Pasquella. Un’altra? Dico lei. Flamminio, sapete bene che porco pigro non mangia mai pera marce.

Flamminio. È certo?

Pasquella. Certissimo. Io son stata presente a ogni cosa; io gli ho veduto dare l’anello, abbracciarsi, baciarsi insieme e farsi una gran festa. E, prima che gli desse l’anello, la padrona gli aveva dato... so ben io.

Flamminio. Quanto ha che questo fu?

Pasquella. Adesso, adesso, adesso. Poi mi mandorno, correndo, a dirlo a Clemenzia e a chiamarla.

Clemenzia. Digli, Pasquella, ch’io starò poco poco a venire. Va’.

Lelia. O Dio, quanto bene insieme mi dai! Io muoio d’allegrezza.

Pasquella. Sta’ poco, che io ancora ho tanto da fare che guai a me! Voglio ire adesso a comprare certi lisci. Oh!

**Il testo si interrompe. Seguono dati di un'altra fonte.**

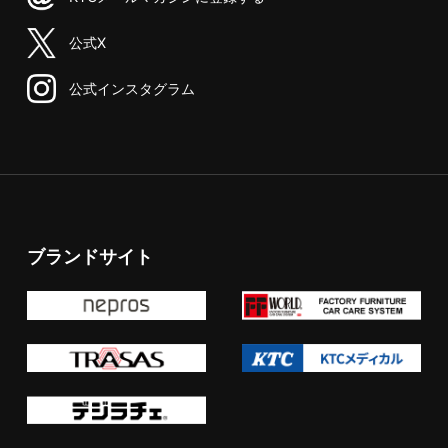
公式X
公式インスタグラム
ブランドサイト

Io m’ero scordata di domandarti se Lelia è qui in casa tua; che Gherardo gli ha detto di si.

Clemenzia. Ben sai che la v’è. Vuol forse maritarla a quel vecchio messer Fantasima di tuo padrone? che si doverebbe vergognare.

Pasquella. Tu non conosci bene il mio padrone: che, se tu sapesse come gli è fiero, non diresti cosi, eh!

Clemenzia. Si, si; credotelo: tu ’l debbi aver provato.

Pasquella. Come tu hai fatto il tuo. Orsú! Io vo.

Flamminio. A Gherardo la vuol maritare?

Clemenzia. Si, trista a me! Vedi se questa povera giovane è sventurata.

Flamminio. Tanto avesse egli vita quanto Pavera mai. In fine, Clemenzia, io credo che questa sia certamente volontá di Dio che abbia avuto pietá di questa virtuosa giovane e dell’anima mia; ch’ella non vada in perdizione. E però, madonna Lelia, quando voi ve ne contentiate, io non voglio altra moglie che voi; e promettovi, a fé di cavaliere, che, non avendo voi, non son mai per pigliar altra.